Is there some magic about blockchain costs? Do we think the business analysts and solution architects work for free? Does IBM provide a Cloud environment (and one node of the blockchain per participant) for free? There must be an onboarding team and a helpdesk, who pays for them? There is no free lunch. The consortium have set up a “not for profit” company, which will either need to be funded by its shareholders or charge its customers to recoup its costs.

The truth is, there are two “middlemen” in this set up. One is IBM, and the other is the joint venture set up by the consortium. How is this different from Amazon, Uber etc?

And how is it going to cost less? Let’s remember that precisely the same functionality – cross border trade financing – could have been created using a conventional database and a single ledger, into which every participant has a view (whatever view they are permissioned to have.) But in this system, we would need nine identical ledgers, one for each participating bank. How can that cost less, in terms of Cloud capacity, than a single conventional ledger? Not long ago another three banks joined the consortium. So another three ledgers are needed? What kind of network traffic is required to synchronise the ledgers?

But why stop here? Blockchain wisdom says that everyone should have their own (copy of) the ledger so they can control what gets added through the consensus process. So one would expect every participating SME (and not just the consortium banks) to have their own copy of the ledger? Which might be several hundred. Or thousand. But if not, why not? Logic would suggest that either there should be one ledger per SME and bank, or just one ledger which everyone can see.

Conclusion

I believe that:

1. Anything functionally that you can do with blockchain, you can do with conventional technology
2. Both are resilient against data centre disasters and physical attacks
3. Blockchain ledgers are more vulnerable to data breach by virtue of their multiplicity i.e. there are lots of copies of the data out there
4. Block ledgers are less vulnerable to direct data manipulation but most fraudulent activity doesn’t involve directly writing to the database
5. Both architectures support immutability, strong audit trails and smart contracts
6. Distributed ledgers are expensive and hard to scale

The story of the Emperor’s clothes and the fawning courtiers is a perfect metaphor for what is going on with blockchain. If I can’t see his clothes, I must be one of the stupid courtiers and I don’t want to make a fool of myself. So I say nothing. In fact, I throw a few chips on the table, just in case.

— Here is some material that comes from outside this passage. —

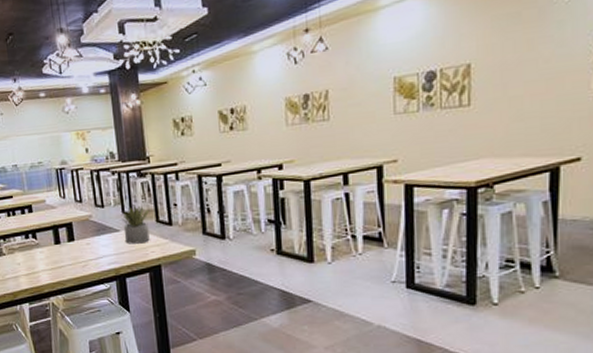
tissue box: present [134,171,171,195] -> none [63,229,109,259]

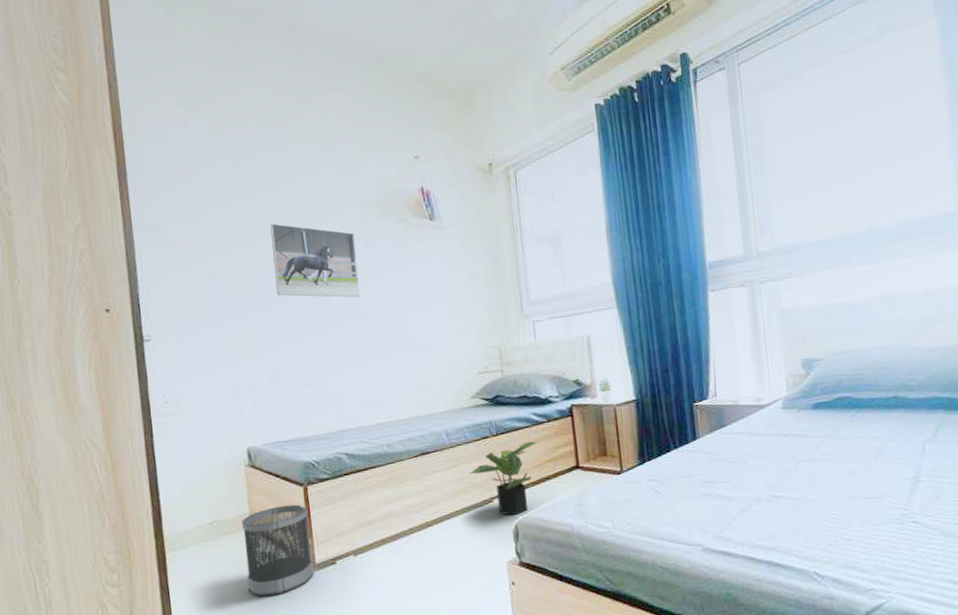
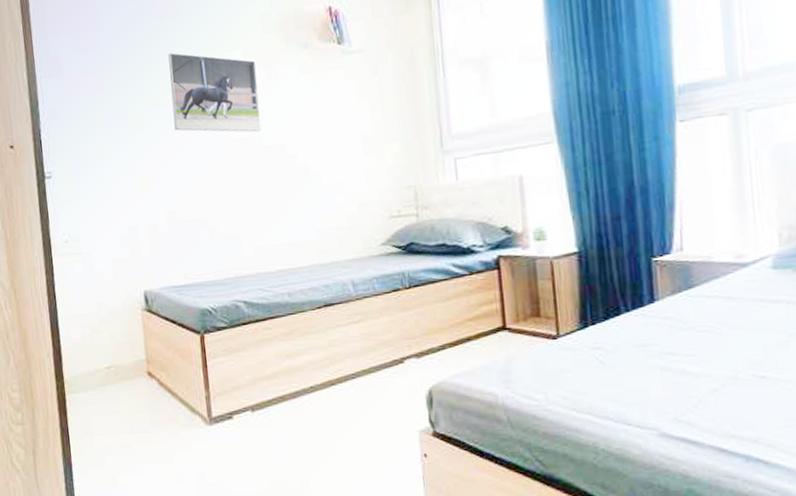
wastebasket: present [242,504,314,597] -> none [138,353,210,447]
potted plant: present [469,441,538,515] -> none [377,296,458,379]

Some of those who know the Emperor has no clothes – virtually all IT vendors and consultants – are economically compromised. This is a money tree, just like Y2K, Sarbanes-Oxley, Dodd Frank, MiFiD and GDPR. Practitioners – corporate IT departments – are scratching their heads but, what the heck, what harm can it do to have a chip on the board? The rest of the world doesn’t understand it and like my friend Stephen, is afraid to ask.

The only, tangential benefit that I can see from this invention is that the hype around it has encouraged folks to think out of the box and across the supply chain and geographical borders. So there are lots of adventurous, cross-industry initiatives starting up that wouldn’t otherwise. But they stand more chance of delivering if they hold onto the vision and drop this ridiculous architecture.

What am I missing?

By Dr Stephen Norman,
banking technologist turned crime writer,
and a Banking Technology Awards judge

This article was originally posted on LinkedIn.